Activated Output After Training:
[[0.9994418 ]
 [0.99382226]
 [0.99381485]
 [0.00799854]]


## Implement your own Perceptron Class and use it to classify a binary dataset: 
- [The Pima Indians Diabetes dataset](https://raw.githubusercontent.com/ryanleeallred/datasets/master/diabetes.csv) 

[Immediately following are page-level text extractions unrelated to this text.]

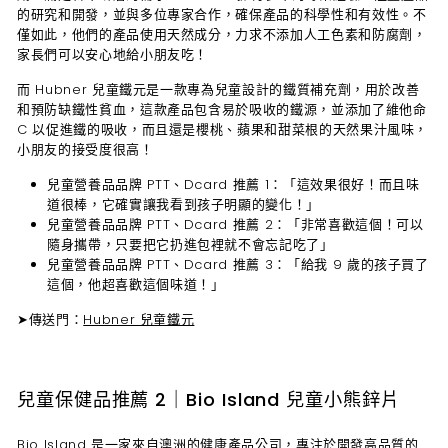
的研究和開發，並與多位專家合作，確保產品的科學性和有效性。不
僅如此，他們的產品使用天然成分，力求不添加人工色素和防腐劑，
家長們可以安心地給小朋友吃！
而 Hubner 兒童鐵元是一款專為兒童設計的鐵質補充劑，用於改善
和預防缺鐵性貧血，這款產品包含易於吸收的鐵源，並添加了維他命
C 以促進鐵的吸收，而且還是櫻桃、蘋果和甜菜根的天然果汁風味，
小朋友的接受度很高！
兒童營養品品牌 PTT、Dcard 推薦 1：
「這效果很好！而且味
道很棒，它確實讓我看到孩子明顯的變化！」
兒童營養品品牌 PTT、Dcard 推薦 2：
「非常喜歡這個！可以
隨身攜帶，只要把它扔進包裡就不會忘記吃了」
兒童營養品品牌 PTT、Dcard 推薦 3：
「給我 9 歲的孩子買了
這個，他超喜歡這個味道！」
➤傳送門：
Hubner 兒童鐵元
兒童保健品推薦 2｜Bio Island 兒童小熊鋅片
Bio Island 是一家來自澳洲的健康產品公司，專注於開發高品質的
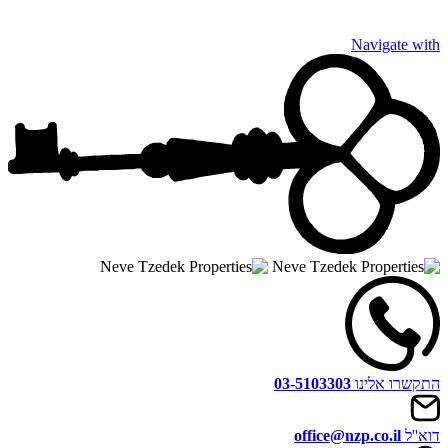
Navigate with
התקשרו אלינו
03-5103303
דוא''ל
office@nzp.co.il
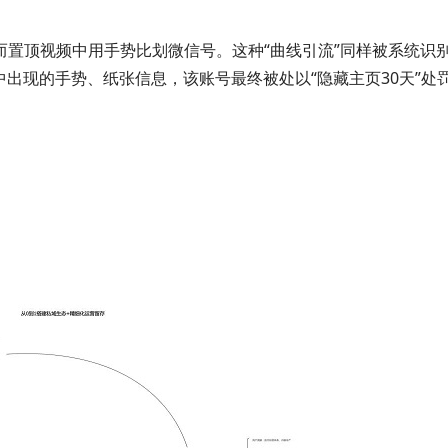
而置顶视频中用手势比划微信号。这种“曲线引流”同样被系统识别
中出现的手势、纸张信息，该账号最终被处以“隐藏主页30天”处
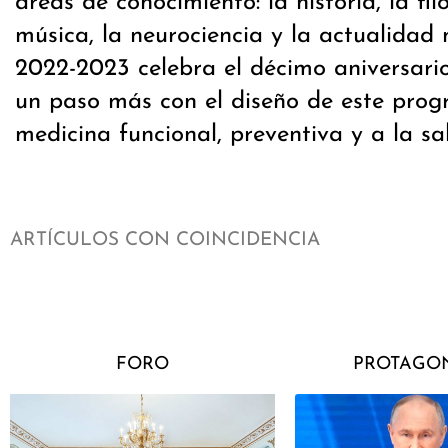
áreas de conocimiento: la historia, la filo
música, la neurociencia y la actualidad 
2022-2023 celebra el décimo aniversari
un paso más con el diseño de este pro
medicina funcional, preventiva y a la sal
ARTÍCULOS CON COINCIDENCIA
FORO
PROTAGON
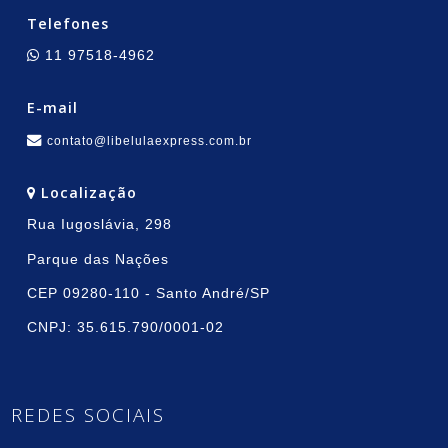
Telefones
11 97518-4962
E-mail
contato@libelulaexpress.com.br
Localização
Rua Iugoslávia, 298
Parque das Nações
CEP 09280-110 - Santo André/SP
CNPJ: 35.615.790/0001-02
REDES SOCIAIS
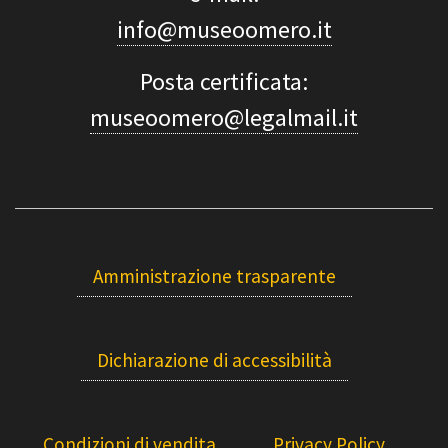
info@museoomero.it
Posta certificata:
museoomero@legalmail.it
Amministrazione trasparente
Dichiarazione di accessibilità
Condizioni di vendita
Privacy Policy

You may need to search for other's implementations in order to get inspiration for your own. There are *lots* of perceptron implementations on the internet with varying levels of sophistication and complexity. Whatever your approach, make sure you understand **every** line of your implementation and what its purpose is.

In [9]:
diabetes = pd.read_csv('https://raw.githubusercontent.com/ryanleeallred/datasets/master/diabetes.csv')
diabetes.head()

Unnamed: 0,Pregnancies,Glucose,BloodPressure,SkinThickness,Insulin,BMI,DiabetesPedigreeFunction,Age,Outcome
0,6,148,72,35,0,33.6,0.627,50,1
1,1,85,66,29,0,26.6,0.351,31,0
2,8,183,64,0,0,23.3,0.672,32,1
3,1,89,66,23,94,28.1,0.167,21,0
4,0,137,40,35,168,43.1,2.288,33,1


Although neural networks can handle non-normalized data, scaling or normalizing your data will improve your neural network's learning speed. Try to apply the sklearn `MinMaxScaler` or `Normalizer` to your diabetes dataset. 

In [10]:
# Random test case
X_test = np.array([[6, 183, 66, 35, 94, 26.6, 0.672, 21]])
X_test

array([[  6.   , 183.   ,  66.   ,  35.   ,  94.   ,  26.6  ,   0.672,
         21.   ]])

In [0]:
from sklearn.preprocessing import MinMaxScaler, Normalizer

feats = list(diabetes)[:-1]

X = diabetes[feats]

scaler = MinMaxScaler()
scaler.fit(X)

X = scaler.transform(X)
X_test = scaler.transform(X_test)

y = np.array([diabetes['Outcome']]).T

In [12]:
X.shape, y.shape, X_test.shape

((768, 8), (768, 1), (1, 8))

In [13]:
X_test

array([[0.35294118, 0.91959799, 0.54098361, 0.35353535, 0.11111111,
        0.39642325, 0.25362938, 0.        ]])

In [0]:
##### Update this Class #####

class Perceptron:
    
    def __init__(self, niter = 10):
        self.niter = niter
    
    def __sigmoid(self, x):
        return 1/(1 + np.exp(-x))
    
    def __sigmoid_derivative(self, x):
        sx = sigmoid(x)
        return sx * (1 - sx)

    def fit(self, X, y):
      """Fit training data
      X : Training vectors, X.shape : [#samples, #features]
      y : Target values, y.shape : [#samples]
      """

      # Randomly Initialize Weights
      self.weights = 2*np.random.random((8, 1)) -1

      for i in range(self.niter):
          # Weighted sum of inputs / weights
          weighted_sum = np.dot(X, self.weights)
          # Activate!
          act_output = sigmoid(weighted_sum)
          # Cac error
          error = np.subtract(y, act_output)
          # Update the Weights
          adjustments = error*sig_deriv(weighted_sum)
          self.weights += np.dot(X.T, adjustments)

    def predict(self, X):
      weighted_sum = np.dot(X, self.weights)
      act_output = sigmoid(weighted_sum)
      return act_output

In [0]:
nn = Perceptron()

In [0]:
nn.fit(X, y)

In [17]:
nn.predict(X_test)

array([[4.48220116e-26]])

## Stretch Goals:

- Research "backpropagation" to learn how weights get updated in neural networks (tomorrow's lecture). 
- Implement a multi-layer perceptron. (for non-linearly separable classes)
- Try and implement your own backpropagation algorithm.
- What are the pros and cons of the different activation functions? How should you decide between them for the different layers of a neural network?